Crystal Ball: 2021 Predictions with Bob Mohr
Listen: Humanize IT Podcast Blog Ep 130
In the season one finale of Humanize IT, Skip and Adam bring back Bob Mohr, certified digital advisor at Digital Maturity Group, to give us a glimpse through his crystal ball and discuss the future of business and technology in 2021.
It’s no secret that this year, especially the last few months, has left all of us wondering how we will continue to carry out our day-to-day operations in the future. Is working from home the new, permanent norm? Or will people flood back into the office as soon as there’s a vaccine? The reality, according to Bob, is that it will be a gradual combination of both, in a setup called a “hybrid workspace.”
In this hybrid workspace, the goal is to maximize at-home setups for those still working remotely while also equipping the office to slowly, and safely, host more workers. Many business leaders don’t want to lose their office space. They still have a need for it, but it must be redesigned and re-engineered. Many people are dying to work face-to-face once again, and that comes with extra adjustments and safety precautions.
For Bob’s company, that means keeping track of in-office and at-home schedules so you know where your teammates are at all times. It also means nonstop sanitation and replacing cubicles with workstations and standing desks. Their wifi has been extended throughout the building so people can work in the office while still spreading out safely. Many of their conference rooms have been converted into video training spaces.
Well-Equipped for Work from Home
Others want to turn working from home into a long-term solution. But it’s not March anymore — we’re past the point of waking up in our PJs and working on the couch. If you want to conduct business professionally from home for the foreseeable future, you’ve got to amp up your workspace so it appears legitimate to customers and clients.
Businesspeople won’t hesitate to spend $1,000 on a suit, but will only fork over $30 for a webcam. Instead, look at your home office as a worthwhile investment. Spend a little extra on headphones, microphones, lighting and clean video backgrounds, because that’s what will make all the difference between you and your competitors and ensure you’re not causing a distraction due to tech issues.
To accelerate your at-home success, reach out to an IT professional.
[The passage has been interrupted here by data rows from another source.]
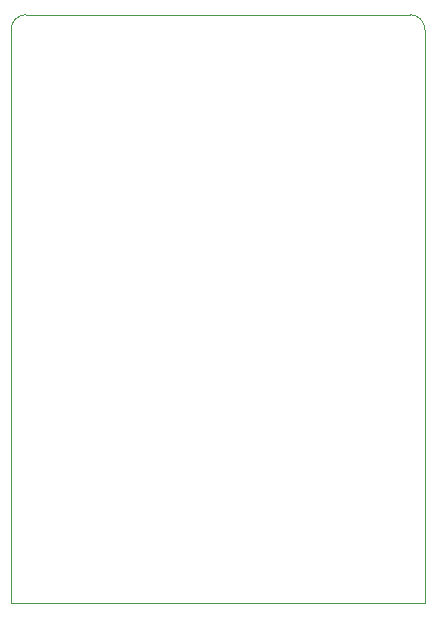
<source format=gbr>
G04 #@! TF.GenerationSoftware,KiCad,Pcbnew,(5.1.2)-1*
G04 #@! TF.CreationDate,2019-07-28T16:53:52+09:00*
G04 #@! TF.ProjectId,ESP32-breakout-SMD,45535033-322d-4627-9265-616b6f75742d,rev?*
G04 #@! TF.SameCoordinates,Original*
G04 #@! TF.FileFunction,Profile,NP*
%FSLAX46Y46*%
G04 Gerber Fmt 4.6, Leading zero omitted, Abs format (unit mm)*
G04 Created by KiCad (PCBNEW (5.1.2)-1) date 2019-07-28 16:53:52*
%MOMM*%
%LPD*%
G04 APERTURE LIST*
%ADD10C,0.100000*%
G04 APERTURE END LIST*
D10*
X180594000Y-93726000D02*
G75*
G02X181864000Y-94996000I0J-1270000D01*
G01*
X146812000Y-94996000D02*
G75*
G02X148082000Y-93726000I1270000J0D01*
G01*
X181864000Y-94996000D02*
X181864000Y-143510000D01*
X148082000Y-93726000D02*
X180594000Y-93726000D01*
X146812000Y-143510000D02*
X146812000Y-94996000D01*
X181864000Y-143510000D02*
X146812000Y-143510000D01*
M02*

</source>
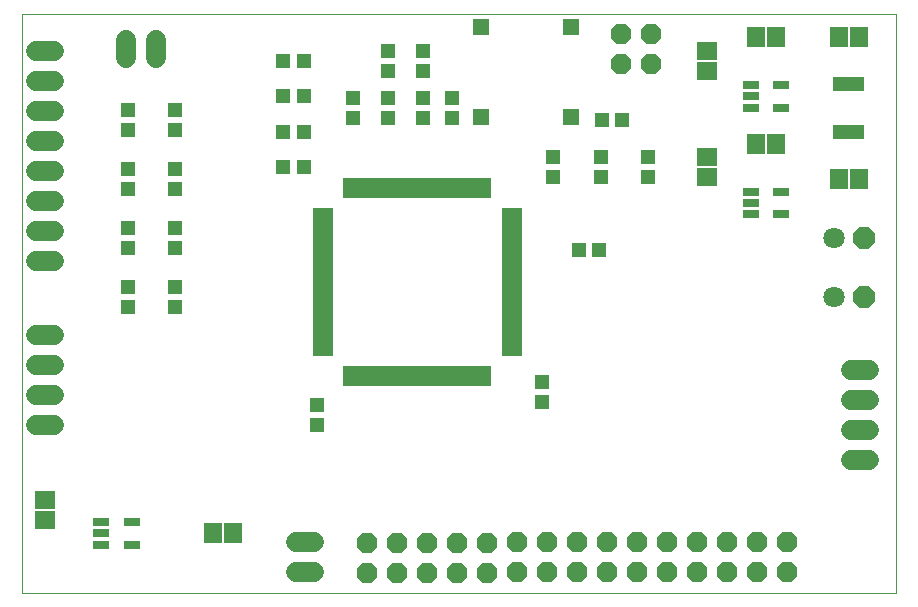
<source format=gts>
G75*
%MOIN*%
%OFA0B0*%
%FSLAX24Y24*%
%IPPOS*%
%LPD*%
%AMOC8*
5,1,8,0,0,1.08239X$1,22.5*
%
%ADD10C,0.0000*%
%ADD11R,0.0671X0.0188*%
%ADD12R,0.0188X0.0671*%
%ADD13C,0.0680*%
%ADD14R,0.0257X0.0474*%
%ADD15C,0.0710*%
%ADD16OC8,0.0710*%
%ADD17R,0.0592X0.0671*%
%ADD18R,0.0552X0.0297*%
%ADD19R,0.0671X0.0592*%
%ADD20R,0.0552X0.0552*%
%ADD21OC8,0.0680*%
%ADD22R,0.0474X0.0513*%
%ADD23R,0.0513X0.0474*%
D10*
X000160Y000160D02*
X000160Y019451D01*
X029294Y019451D01*
X029294Y000160D01*
X000160Y000160D01*
D11*
X010192Y008148D03*
X010192Y008345D03*
X010192Y008542D03*
X010192Y008739D03*
X010192Y008936D03*
X010192Y009132D03*
X010192Y009329D03*
X010192Y009526D03*
X010192Y009723D03*
X010192Y009920D03*
X010192Y010117D03*
X010192Y010314D03*
X010192Y010510D03*
X010192Y010707D03*
X010192Y010904D03*
X010192Y011101D03*
X010192Y011298D03*
X010192Y011495D03*
X010192Y011692D03*
X010192Y011888D03*
X010192Y012085D03*
X010192Y012282D03*
X010192Y012479D03*
X010192Y012676D03*
X010192Y012873D03*
X016491Y012873D03*
X016491Y012676D03*
X016491Y012479D03*
X016491Y012282D03*
X016491Y012085D03*
X016491Y011888D03*
X016491Y011692D03*
X016491Y011495D03*
X016491Y011298D03*
X016491Y011101D03*
X016491Y010904D03*
X016491Y010707D03*
X016491Y010510D03*
X016491Y010314D03*
X016491Y010117D03*
X016491Y009920D03*
X016491Y009723D03*
X016491Y009526D03*
X016491Y009329D03*
X016491Y009132D03*
X016491Y008936D03*
X016491Y008739D03*
X016491Y008542D03*
X016491Y008345D03*
X016491Y008148D03*
D12*
X015703Y007361D03*
X015506Y007361D03*
X015310Y007361D03*
X015113Y007361D03*
X014916Y007361D03*
X014719Y007361D03*
X014522Y007361D03*
X014325Y007361D03*
X014129Y007361D03*
X013932Y007361D03*
X013735Y007361D03*
X013538Y007361D03*
X013341Y007361D03*
X013144Y007361D03*
X012947Y007361D03*
X012751Y007361D03*
X012554Y007361D03*
X012357Y007361D03*
X012160Y007361D03*
X011963Y007361D03*
X011766Y007361D03*
X011569Y007361D03*
X011373Y007361D03*
X011176Y007361D03*
X010979Y007361D03*
X010979Y013660D03*
X011176Y013660D03*
X011373Y013660D03*
X011569Y013660D03*
X011766Y013660D03*
X011963Y013660D03*
X012160Y013660D03*
X012357Y013660D03*
X012554Y013660D03*
X012751Y013660D03*
X012947Y013660D03*
X013144Y013660D03*
X013341Y013660D03*
X013538Y013660D03*
X013735Y013660D03*
X013932Y013660D03*
X014129Y013660D03*
X014325Y013660D03*
X014522Y013660D03*
X014719Y013660D03*
X014916Y013660D03*
X015113Y013660D03*
X015310Y013660D03*
X015506Y013660D03*
X015703Y013660D03*
D13*
X004636Y017970D02*
X004636Y018570D01*
X003636Y018570D02*
X003636Y017970D01*
X001247Y018227D02*
X000647Y018227D01*
X000647Y017227D02*
X001247Y017227D01*
X001247Y016227D02*
X000647Y016227D01*
X000647Y015227D02*
X001247Y015227D01*
X001247Y014227D02*
X000647Y014227D01*
X000647Y013227D02*
X001247Y013227D01*
X001247Y012227D02*
X000647Y012227D01*
X000647Y011227D02*
X001247Y011227D01*
X001247Y008747D02*
X000647Y008747D01*
X000647Y007747D02*
X001247Y007747D01*
X001247Y006747D02*
X000647Y006747D01*
X000647Y005747D02*
X001247Y005747D01*
X009309Y001841D02*
X009909Y001841D01*
X009909Y000841D02*
X009309Y000841D01*
X027813Y004566D02*
X028413Y004566D01*
X028413Y005566D02*
X027813Y005566D01*
X027813Y006566D02*
X028413Y006566D01*
X028413Y007566D02*
X027813Y007566D01*
D14*
X027847Y015495D03*
X027591Y015495D03*
X027335Y015495D03*
X028103Y015495D03*
X028103Y017109D03*
X027847Y017109D03*
X027591Y017109D03*
X027335Y017109D03*
D15*
X027219Y011971D03*
X027219Y010003D03*
D16*
X028219Y010003D03*
X028219Y011971D03*
D17*
X028054Y013940D03*
X027384Y013940D03*
X025298Y015121D03*
X024629Y015121D03*
X024629Y018664D03*
X025298Y018664D03*
X027384Y018664D03*
X028054Y018664D03*
X007188Y002129D03*
X006518Y002129D03*
D18*
X003821Y002503D03*
X002798Y002503D03*
X002798Y002129D03*
X002798Y001755D03*
X003821Y001755D03*
X024451Y012778D03*
X024451Y013152D03*
X024451Y013526D03*
X025475Y013526D03*
X025475Y012778D03*
X025475Y016321D03*
X024451Y016321D03*
X024451Y016695D03*
X024451Y017069D03*
X025475Y017069D03*
D19*
X022995Y017542D03*
X022995Y018211D03*
X022995Y014668D03*
X022995Y013999D03*
X000947Y003251D03*
X000947Y002581D03*
D20*
X015471Y016022D03*
X018471Y016022D03*
X018471Y019022D03*
X015471Y019022D03*
D21*
X020132Y018770D03*
X021132Y018770D03*
X021132Y017770D03*
X020132Y017770D03*
X019664Y001841D03*
X018664Y001841D03*
X017664Y001841D03*
X016664Y001841D03*
X015664Y001802D03*
X014664Y001802D03*
X013664Y001802D03*
X012664Y001802D03*
X011664Y001802D03*
X011664Y000802D03*
X012664Y000802D03*
X013664Y000802D03*
X014664Y000802D03*
X015664Y000802D03*
X016664Y000841D03*
X017664Y000841D03*
X018664Y000841D03*
X019664Y000841D03*
X020664Y000841D03*
X021664Y000841D03*
X022664Y000841D03*
X023664Y000841D03*
X024664Y000841D03*
X025664Y000841D03*
X025664Y001841D03*
X024664Y001841D03*
X023664Y001841D03*
X022664Y001841D03*
X021664Y001841D03*
X020664Y001841D03*
D22*
X017483Y006518D03*
X017483Y007188D03*
X010003Y006400D03*
X010003Y005731D03*
X005278Y009668D03*
X005278Y010337D03*
X005278Y011636D03*
X005278Y012306D03*
X005278Y013605D03*
X005278Y014274D03*
X005278Y015573D03*
X005278Y016243D03*
X011184Y015967D03*
X011184Y016636D03*
X012365Y016636D03*
X012365Y015967D03*
X012365Y017542D03*
X012365Y018211D03*
X013546Y018211D03*
X013546Y017542D03*
X014491Y016636D03*
X014491Y015967D03*
D23*
X013546Y015967D03*
X013546Y016636D03*
X009550Y016695D03*
X008881Y016695D03*
X008881Y015514D03*
X009550Y015514D03*
X009550Y014333D03*
X008881Y014333D03*
X008881Y017877D03*
X009550Y017877D03*
X003703Y016243D03*
X003703Y015573D03*
X003703Y014274D03*
X003703Y013605D03*
X003703Y012306D03*
X003703Y011636D03*
X003703Y010337D03*
X003703Y009668D03*
X017877Y013999D03*
X017877Y014668D03*
X019451Y014668D03*
X019451Y013999D03*
X021026Y013999D03*
X021026Y014668D03*
X020180Y015908D03*
X019510Y015908D03*
X019392Y011577D03*
X018723Y011577D03*
M02*

</source>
Although you may eventually upgrade, they’ll be able to point you to what you need right now. It’s worth it to get that competitive edge and look like you’re put-together in front of clients, coworkers and colleagues.
The unanimous prediction from Adam, Skip and Bob for 2021 is a continued shift to a collaborative work environment. It all depends on how the virus is handled, and business owners will have to decide if and when they’re going back. If you don’t go back, how do you set your employees up for success, keep them connected and reward people who you’ve potentially never worked in the same room with?
Some companies may never go back to the office. They can now spend the money that was used for the office lease on other things, and their productivity is high as is. Others will gradually make the return to the workplace as restrictions lift. But one thing is for sure — economists will look back on the “COVID-era” as something similar to an industrial revolution, with COVID acting as a catalyst for change.
We already had the technology, but needed a push that forced us to actually implement it. Hopefully new budgets in 2021 will embrace and accelerate hybrid schools and businesses. Those who adapt well will be sought out, and the forward-thinkers will become the new staples in their respective industries.
It will take effort on every level — from individuals updating their at-home workspace, to organization leaders effectively pushing remote processes on a large scale. Millennials, who now take up a majority of the workforce, will gravitate toward the businesses who have embraced change the most. Getting over the virus doesn’t mean we’ll go back to our old norms. This year will have a lasting impact on our economy and our culture, and those who adapt to it will thrive.